A fossilized brain solves a heated scientific debate
A fossilized brain discovered in 1984 provided a definitive solution to a long-running heated scientific debate.
A study conducted at the University of Arizona in the United States revealed that the fossilized brain, which is due to a worm-like animal called "Cardidiction catiniolum", helped researchers to discover the truth about the origin and formation of the head in arthropods, according to the "Middle East" website, quoting the scientific journal "Science".
The study sheds light on a detailed description of Cardidiction cateniulum preserved in rocks in Yunnan Province, southern China, and the length of the fossil is half an inch (less than 1.5 cm).
The discovered brain constitutes, according to the study, a neatly preserved nervous system for that animal, which belongs to an extinct group of animals known as the "armored lobes".
The animal lived in the Cambrian period, in which almost all major animal breeds appeared during a very short period of time between 540 million and 500 million years ago.
It is likely that this animal was moving on the sea floor using multiple pairs of smooth and short legs that lack joints for its descendants, arthropods, and the closest living relatives today are the "velvet worms", which live mainly in Australia, New Zealand and South America.

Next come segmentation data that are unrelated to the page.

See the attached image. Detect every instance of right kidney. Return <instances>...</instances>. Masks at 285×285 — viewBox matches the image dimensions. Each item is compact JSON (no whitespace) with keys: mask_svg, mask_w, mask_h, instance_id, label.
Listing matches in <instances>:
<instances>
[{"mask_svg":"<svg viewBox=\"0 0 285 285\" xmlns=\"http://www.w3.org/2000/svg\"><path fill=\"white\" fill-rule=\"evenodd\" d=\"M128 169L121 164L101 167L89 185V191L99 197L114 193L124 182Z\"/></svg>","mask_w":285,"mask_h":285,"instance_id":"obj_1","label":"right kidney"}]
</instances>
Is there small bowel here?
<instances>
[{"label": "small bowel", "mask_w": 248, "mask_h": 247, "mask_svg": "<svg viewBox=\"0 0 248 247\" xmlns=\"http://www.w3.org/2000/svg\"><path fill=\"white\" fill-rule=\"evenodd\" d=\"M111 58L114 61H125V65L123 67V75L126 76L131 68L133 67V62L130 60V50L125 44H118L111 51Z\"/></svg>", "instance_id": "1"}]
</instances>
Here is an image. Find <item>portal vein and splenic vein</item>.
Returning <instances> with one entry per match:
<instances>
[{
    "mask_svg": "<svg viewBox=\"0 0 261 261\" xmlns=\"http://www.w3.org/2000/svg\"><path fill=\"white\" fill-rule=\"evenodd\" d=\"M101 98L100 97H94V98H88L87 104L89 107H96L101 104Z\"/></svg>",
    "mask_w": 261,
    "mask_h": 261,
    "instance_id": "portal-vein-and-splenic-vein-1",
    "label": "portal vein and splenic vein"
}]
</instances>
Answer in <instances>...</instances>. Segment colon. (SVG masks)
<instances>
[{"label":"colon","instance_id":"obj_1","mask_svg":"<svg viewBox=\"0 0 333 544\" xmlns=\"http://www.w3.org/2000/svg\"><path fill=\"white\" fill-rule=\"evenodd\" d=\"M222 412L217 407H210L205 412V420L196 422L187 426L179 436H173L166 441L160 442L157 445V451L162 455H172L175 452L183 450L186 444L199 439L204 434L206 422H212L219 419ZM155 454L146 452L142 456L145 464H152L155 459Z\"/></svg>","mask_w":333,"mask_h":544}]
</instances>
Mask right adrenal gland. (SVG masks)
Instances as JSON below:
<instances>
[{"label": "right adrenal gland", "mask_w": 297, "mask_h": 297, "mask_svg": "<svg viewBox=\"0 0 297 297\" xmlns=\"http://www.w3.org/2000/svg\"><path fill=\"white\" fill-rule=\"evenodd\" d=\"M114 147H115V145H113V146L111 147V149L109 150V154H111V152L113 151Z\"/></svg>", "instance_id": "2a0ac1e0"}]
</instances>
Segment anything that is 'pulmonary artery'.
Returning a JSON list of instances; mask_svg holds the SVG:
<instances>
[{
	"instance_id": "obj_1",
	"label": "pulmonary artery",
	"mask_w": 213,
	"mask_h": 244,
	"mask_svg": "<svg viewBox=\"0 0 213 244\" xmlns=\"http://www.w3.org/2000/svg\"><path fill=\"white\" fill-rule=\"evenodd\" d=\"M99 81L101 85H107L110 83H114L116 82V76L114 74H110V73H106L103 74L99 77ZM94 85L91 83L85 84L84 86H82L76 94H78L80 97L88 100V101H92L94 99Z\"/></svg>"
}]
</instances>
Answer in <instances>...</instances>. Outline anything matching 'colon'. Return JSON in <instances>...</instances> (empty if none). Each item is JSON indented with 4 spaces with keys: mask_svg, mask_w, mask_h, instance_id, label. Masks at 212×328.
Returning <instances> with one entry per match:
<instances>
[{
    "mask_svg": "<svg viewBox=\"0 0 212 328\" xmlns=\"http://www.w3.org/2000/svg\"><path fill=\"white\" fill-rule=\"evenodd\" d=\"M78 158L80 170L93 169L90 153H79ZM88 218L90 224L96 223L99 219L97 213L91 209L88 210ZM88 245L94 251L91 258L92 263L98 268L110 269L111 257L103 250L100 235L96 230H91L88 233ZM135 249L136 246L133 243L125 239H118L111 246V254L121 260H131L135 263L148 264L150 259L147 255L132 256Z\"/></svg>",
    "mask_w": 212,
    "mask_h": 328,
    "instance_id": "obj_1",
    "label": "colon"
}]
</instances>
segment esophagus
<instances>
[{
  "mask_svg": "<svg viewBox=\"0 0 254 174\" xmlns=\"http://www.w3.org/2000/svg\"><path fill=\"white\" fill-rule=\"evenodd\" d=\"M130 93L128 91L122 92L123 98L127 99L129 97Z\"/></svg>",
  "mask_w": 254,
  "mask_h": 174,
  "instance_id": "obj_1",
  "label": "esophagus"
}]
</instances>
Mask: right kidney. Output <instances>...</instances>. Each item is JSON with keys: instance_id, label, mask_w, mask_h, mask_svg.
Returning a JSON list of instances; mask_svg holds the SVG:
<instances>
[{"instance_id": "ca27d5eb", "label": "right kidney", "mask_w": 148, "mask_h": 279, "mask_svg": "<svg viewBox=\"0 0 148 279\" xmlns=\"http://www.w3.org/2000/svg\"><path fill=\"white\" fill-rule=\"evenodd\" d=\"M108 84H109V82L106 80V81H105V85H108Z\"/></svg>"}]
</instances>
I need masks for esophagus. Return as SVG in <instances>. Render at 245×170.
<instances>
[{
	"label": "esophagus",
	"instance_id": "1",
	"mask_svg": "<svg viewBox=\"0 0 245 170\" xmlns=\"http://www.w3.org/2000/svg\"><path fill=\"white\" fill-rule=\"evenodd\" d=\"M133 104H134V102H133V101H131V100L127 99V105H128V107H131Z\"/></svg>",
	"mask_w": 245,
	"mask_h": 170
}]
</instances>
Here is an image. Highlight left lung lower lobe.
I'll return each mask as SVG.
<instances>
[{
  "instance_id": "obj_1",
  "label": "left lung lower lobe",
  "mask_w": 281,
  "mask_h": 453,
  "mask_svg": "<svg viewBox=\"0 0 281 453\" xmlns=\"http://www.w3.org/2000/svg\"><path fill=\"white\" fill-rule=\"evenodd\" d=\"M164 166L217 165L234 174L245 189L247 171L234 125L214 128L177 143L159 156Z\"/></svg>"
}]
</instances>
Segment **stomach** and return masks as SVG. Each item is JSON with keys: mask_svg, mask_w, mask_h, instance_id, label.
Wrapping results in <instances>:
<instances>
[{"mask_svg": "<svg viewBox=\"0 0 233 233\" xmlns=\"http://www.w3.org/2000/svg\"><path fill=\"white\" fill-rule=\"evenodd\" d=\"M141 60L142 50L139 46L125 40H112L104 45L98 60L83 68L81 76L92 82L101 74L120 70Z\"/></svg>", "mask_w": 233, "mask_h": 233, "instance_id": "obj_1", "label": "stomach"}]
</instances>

The 'Cardidiction' fossils reveal an animal with a segmented trunk in which there are repetitive arrangements of neural structures known as ganglia, in stark contrast to its head and brain, both of which lack any evidence of segmentation.
“This autopsy was completely unexpected," said Nicholas Straussfeld, a professor in the Department of Neuroscience at the University of Arizona. Because the heads and brains of modern arthropods, and some of their fossilized ancestors, have been considered fragmented for more than a hundred years.”

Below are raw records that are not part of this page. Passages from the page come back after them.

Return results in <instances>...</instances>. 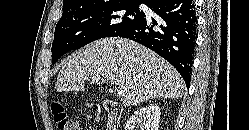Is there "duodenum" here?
<instances>
[{"mask_svg": "<svg viewBox=\"0 0 249 130\" xmlns=\"http://www.w3.org/2000/svg\"><path fill=\"white\" fill-rule=\"evenodd\" d=\"M104 109L107 112V123L105 130H119V124L122 117V109L113 101L103 102Z\"/></svg>", "mask_w": 249, "mask_h": 130, "instance_id": "1", "label": "duodenum"}]
</instances>
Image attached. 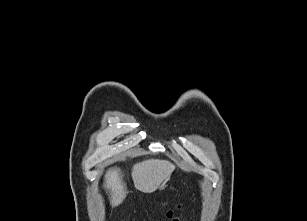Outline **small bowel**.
<instances>
[{"instance_id":"c3829d8e","label":"small bowel","mask_w":307,"mask_h":221,"mask_svg":"<svg viewBox=\"0 0 307 221\" xmlns=\"http://www.w3.org/2000/svg\"><path fill=\"white\" fill-rule=\"evenodd\" d=\"M173 221H180L178 218H173Z\"/></svg>"}]
</instances>
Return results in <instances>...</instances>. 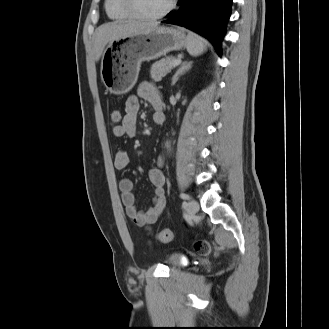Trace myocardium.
<instances>
[{"label": "myocardium", "instance_id": "myocardium-1", "mask_svg": "<svg viewBox=\"0 0 329 329\" xmlns=\"http://www.w3.org/2000/svg\"><path fill=\"white\" fill-rule=\"evenodd\" d=\"M121 6L132 18L143 22H155L166 17L175 7V0H169L167 7L152 16L142 14L136 7L134 0H120Z\"/></svg>", "mask_w": 329, "mask_h": 329}]
</instances>
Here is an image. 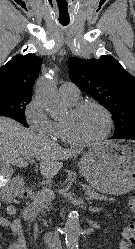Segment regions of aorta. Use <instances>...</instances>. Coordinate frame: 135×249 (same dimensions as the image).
Returning a JSON list of instances; mask_svg holds the SVG:
<instances>
[{"label": "aorta", "instance_id": "aorta-1", "mask_svg": "<svg viewBox=\"0 0 135 249\" xmlns=\"http://www.w3.org/2000/svg\"><path fill=\"white\" fill-rule=\"evenodd\" d=\"M36 98L49 110L61 108V97L57 91L55 78L50 75L41 77L36 86ZM80 236L79 216L71 211L65 223V243L67 249H78Z\"/></svg>", "mask_w": 135, "mask_h": 249}]
</instances>
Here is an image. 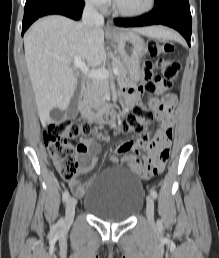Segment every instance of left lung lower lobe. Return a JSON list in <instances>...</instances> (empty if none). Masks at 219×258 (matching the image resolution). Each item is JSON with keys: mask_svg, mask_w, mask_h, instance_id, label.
Returning <instances> with one entry per match:
<instances>
[{"mask_svg": "<svg viewBox=\"0 0 219 258\" xmlns=\"http://www.w3.org/2000/svg\"><path fill=\"white\" fill-rule=\"evenodd\" d=\"M114 23L120 27L166 25L180 32L190 46L192 17L188 0H159L151 12L137 18L115 19Z\"/></svg>", "mask_w": 219, "mask_h": 258, "instance_id": "left-lung-lower-lobe-1", "label": "left lung lower lobe"}]
</instances>
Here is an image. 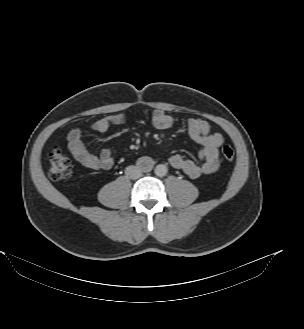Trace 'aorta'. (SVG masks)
I'll use <instances>...</instances> for the list:
<instances>
[{
	"label": "aorta",
	"mask_w": 304,
	"mask_h": 329,
	"mask_svg": "<svg viewBox=\"0 0 304 329\" xmlns=\"http://www.w3.org/2000/svg\"><path fill=\"white\" fill-rule=\"evenodd\" d=\"M168 169L164 164H159L155 167V174L159 177H163L166 175Z\"/></svg>",
	"instance_id": "aorta-1"
}]
</instances>
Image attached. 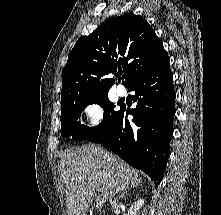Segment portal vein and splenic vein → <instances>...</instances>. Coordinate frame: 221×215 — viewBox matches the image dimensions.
Wrapping results in <instances>:
<instances>
[{
  "label": "portal vein and splenic vein",
  "instance_id": "18ae733b",
  "mask_svg": "<svg viewBox=\"0 0 221 215\" xmlns=\"http://www.w3.org/2000/svg\"><path fill=\"white\" fill-rule=\"evenodd\" d=\"M97 205H102L104 203V199L101 196H98L96 199Z\"/></svg>",
  "mask_w": 221,
  "mask_h": 215
}]
</instances>
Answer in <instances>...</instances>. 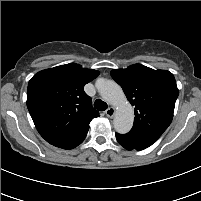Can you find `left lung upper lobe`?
<instances>
[{"label": "left lung upper lobe", "instance_id": "5c2ea615", "mask_svg": "<svg viewBox=\"0 0 201 201\" xmlns=\"http://www.w3.org/2000/svg\"><path fill=\"white\" fill-rule=\"evenodd\" d=\"M111 76L135 107L131 132L161 136L172 121L179 94L173 74L134 64L127 69H113Z\"/></svg>", "mask_w": 201, "mask_h": 201}]
</instances>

According to the researchers, this discovery resolves a long and heated debate about the origin and formation of the head in arthropods, the world's richest group of species in the animal kingdom, and includes arthropods from insects, crustaceans and spiders, in addition to some other lineages such as millipedes and centipedes.

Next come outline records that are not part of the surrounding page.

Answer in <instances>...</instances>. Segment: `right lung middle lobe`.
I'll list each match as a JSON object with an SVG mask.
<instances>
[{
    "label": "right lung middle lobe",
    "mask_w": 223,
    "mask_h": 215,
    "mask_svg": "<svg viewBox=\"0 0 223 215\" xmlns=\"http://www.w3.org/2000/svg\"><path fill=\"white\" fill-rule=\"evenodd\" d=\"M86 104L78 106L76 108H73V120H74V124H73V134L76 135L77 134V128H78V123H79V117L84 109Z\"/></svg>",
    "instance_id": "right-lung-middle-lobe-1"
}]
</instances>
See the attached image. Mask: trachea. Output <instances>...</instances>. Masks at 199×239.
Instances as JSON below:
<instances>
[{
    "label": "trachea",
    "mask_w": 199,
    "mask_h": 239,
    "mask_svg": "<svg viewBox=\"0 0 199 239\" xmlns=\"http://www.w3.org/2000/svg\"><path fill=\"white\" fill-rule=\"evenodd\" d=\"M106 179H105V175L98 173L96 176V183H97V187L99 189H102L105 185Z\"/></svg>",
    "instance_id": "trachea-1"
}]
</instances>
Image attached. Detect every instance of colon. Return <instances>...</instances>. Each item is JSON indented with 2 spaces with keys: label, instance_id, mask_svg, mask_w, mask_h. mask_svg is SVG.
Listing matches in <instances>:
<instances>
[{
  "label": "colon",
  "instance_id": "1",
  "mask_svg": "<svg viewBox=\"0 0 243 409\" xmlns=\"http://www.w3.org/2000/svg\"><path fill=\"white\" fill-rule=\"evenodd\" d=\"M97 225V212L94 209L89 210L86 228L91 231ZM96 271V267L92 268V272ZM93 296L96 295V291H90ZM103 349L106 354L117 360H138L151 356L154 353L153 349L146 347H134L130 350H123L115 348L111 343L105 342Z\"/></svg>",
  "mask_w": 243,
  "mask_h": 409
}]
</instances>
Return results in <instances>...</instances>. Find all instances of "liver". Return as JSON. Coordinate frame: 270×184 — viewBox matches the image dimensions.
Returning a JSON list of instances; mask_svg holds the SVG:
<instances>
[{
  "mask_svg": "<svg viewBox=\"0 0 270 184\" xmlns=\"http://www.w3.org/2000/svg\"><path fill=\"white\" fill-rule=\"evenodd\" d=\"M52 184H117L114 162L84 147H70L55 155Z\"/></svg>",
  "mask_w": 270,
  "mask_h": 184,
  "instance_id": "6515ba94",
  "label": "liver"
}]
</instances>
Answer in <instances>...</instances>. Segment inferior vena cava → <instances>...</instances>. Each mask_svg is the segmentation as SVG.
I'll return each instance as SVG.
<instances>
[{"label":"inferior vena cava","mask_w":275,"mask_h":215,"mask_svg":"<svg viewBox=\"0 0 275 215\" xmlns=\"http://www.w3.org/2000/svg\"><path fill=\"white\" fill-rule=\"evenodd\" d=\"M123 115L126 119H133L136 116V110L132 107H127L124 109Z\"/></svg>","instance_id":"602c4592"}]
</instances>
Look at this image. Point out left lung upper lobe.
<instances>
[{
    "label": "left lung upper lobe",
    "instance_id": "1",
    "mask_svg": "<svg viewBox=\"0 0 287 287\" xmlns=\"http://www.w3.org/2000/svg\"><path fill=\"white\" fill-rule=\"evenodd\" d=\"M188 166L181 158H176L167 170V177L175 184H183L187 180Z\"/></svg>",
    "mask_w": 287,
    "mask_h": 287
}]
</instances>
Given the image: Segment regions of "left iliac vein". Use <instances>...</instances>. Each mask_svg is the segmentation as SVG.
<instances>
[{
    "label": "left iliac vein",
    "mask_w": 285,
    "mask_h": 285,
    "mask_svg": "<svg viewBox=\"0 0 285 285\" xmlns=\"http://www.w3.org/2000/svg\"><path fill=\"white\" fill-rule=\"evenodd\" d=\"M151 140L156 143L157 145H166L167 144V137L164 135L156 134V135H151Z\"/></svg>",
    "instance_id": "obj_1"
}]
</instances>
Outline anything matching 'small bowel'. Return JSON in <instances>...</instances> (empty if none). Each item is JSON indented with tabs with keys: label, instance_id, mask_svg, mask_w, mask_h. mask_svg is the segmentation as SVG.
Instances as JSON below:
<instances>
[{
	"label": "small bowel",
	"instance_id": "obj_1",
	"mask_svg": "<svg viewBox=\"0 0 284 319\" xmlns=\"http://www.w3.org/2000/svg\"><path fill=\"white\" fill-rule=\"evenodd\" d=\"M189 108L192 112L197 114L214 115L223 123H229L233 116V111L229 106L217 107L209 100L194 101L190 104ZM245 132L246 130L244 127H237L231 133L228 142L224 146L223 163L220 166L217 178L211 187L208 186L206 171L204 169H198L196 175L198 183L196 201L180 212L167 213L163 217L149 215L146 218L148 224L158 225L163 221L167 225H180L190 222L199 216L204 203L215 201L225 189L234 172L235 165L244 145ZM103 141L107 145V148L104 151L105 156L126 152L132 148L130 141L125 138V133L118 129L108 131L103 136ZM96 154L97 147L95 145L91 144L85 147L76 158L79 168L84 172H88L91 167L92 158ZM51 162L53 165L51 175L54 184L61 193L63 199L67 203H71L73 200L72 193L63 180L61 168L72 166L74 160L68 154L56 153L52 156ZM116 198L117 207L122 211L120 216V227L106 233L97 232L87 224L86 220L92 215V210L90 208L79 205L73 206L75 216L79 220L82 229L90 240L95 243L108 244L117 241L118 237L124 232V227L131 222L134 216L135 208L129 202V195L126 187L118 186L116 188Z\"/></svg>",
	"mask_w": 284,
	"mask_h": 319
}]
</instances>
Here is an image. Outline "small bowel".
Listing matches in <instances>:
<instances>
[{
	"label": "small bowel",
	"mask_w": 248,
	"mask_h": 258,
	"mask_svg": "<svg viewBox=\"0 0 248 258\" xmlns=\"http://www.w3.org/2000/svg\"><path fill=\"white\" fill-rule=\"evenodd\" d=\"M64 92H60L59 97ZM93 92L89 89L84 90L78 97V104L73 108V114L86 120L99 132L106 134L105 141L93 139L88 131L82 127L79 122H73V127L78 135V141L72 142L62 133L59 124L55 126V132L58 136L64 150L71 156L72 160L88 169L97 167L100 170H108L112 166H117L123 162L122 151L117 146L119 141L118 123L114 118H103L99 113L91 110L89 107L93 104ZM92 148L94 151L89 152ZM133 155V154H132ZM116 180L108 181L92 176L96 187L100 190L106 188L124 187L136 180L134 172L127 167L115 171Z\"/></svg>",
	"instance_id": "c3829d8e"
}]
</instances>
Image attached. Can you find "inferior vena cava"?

"Since the 1880s, biologists have observed the distinctly segmented appearance of the torso typical of arthropods, and have essentially extrapolated this to the head, and this is how the field came to the assumption that the head is an anterior extension of a segmented torso," Strausfeld added.
'But (cardidiction) shows that the early head was not segmented,' he explained. This suggests that the brain and nerve stem likely evolved separately.”